Return, unchanged, the lines below from the line with "pose: elev=0.5 azim=295.1 roll=99.0 dist=1.26" up to and including the line with "Dot at: (250, 265)", and omit the pictures.

Data records
*****

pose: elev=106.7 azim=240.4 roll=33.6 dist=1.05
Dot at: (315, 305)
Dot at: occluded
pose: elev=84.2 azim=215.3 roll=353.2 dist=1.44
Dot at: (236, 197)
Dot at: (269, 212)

*****

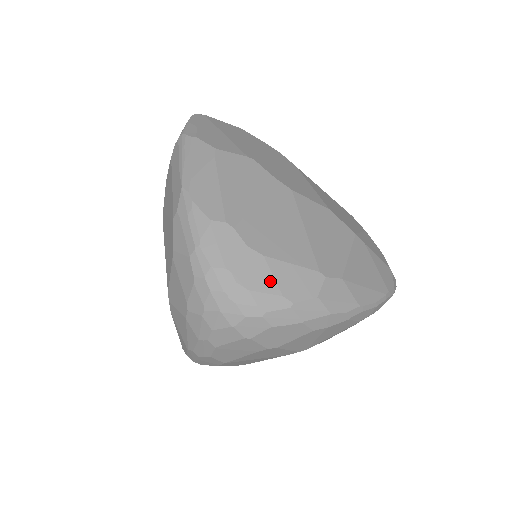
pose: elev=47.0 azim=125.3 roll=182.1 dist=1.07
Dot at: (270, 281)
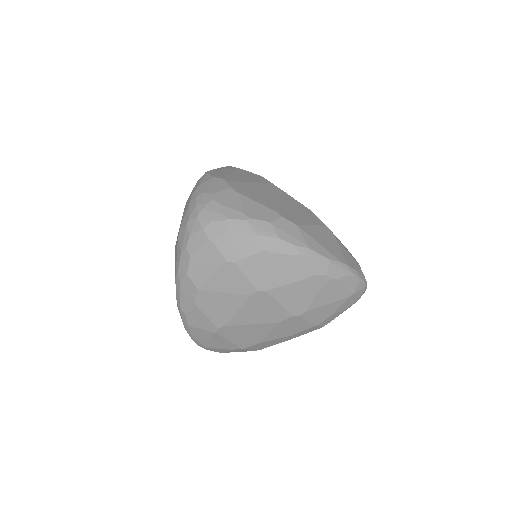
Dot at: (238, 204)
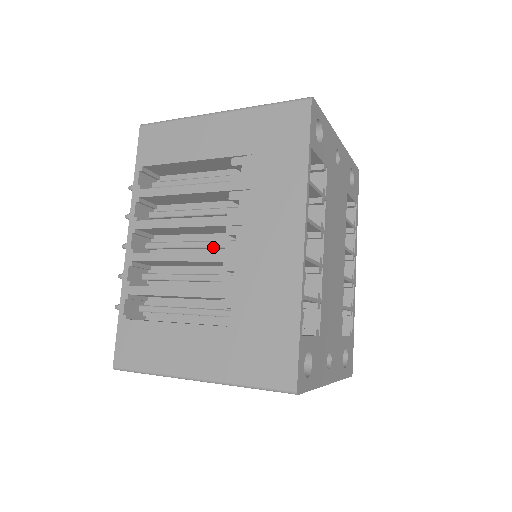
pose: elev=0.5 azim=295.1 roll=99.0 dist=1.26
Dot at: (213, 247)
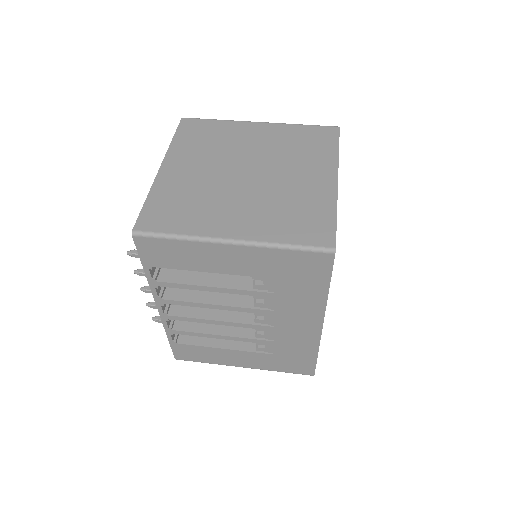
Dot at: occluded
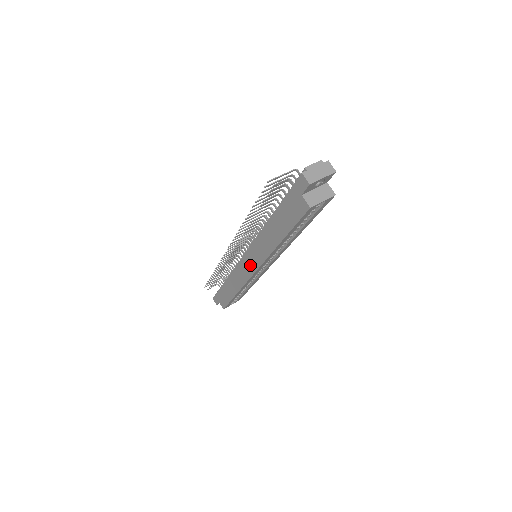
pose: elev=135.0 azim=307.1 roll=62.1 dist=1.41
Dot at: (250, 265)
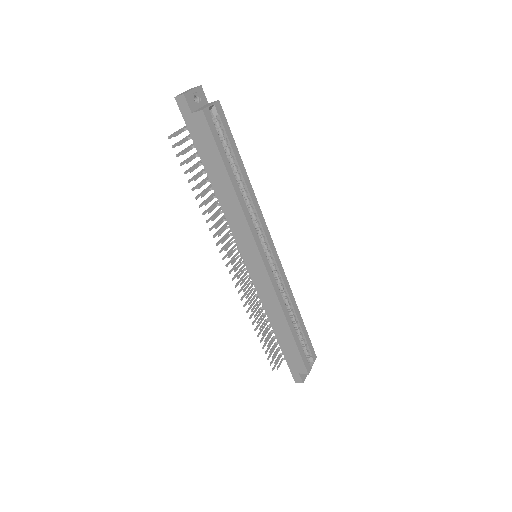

*****

■ EXERCISE OUTPUT ■
pose: elev=0.5 azim=295.1 roll=99.0 dist=1.26
Dot at: (213, 247)
Dot at: occluded
pose: elev=135.0 azim=307.1 roll=62.1 dist=1.41
Dot at: (250, 265)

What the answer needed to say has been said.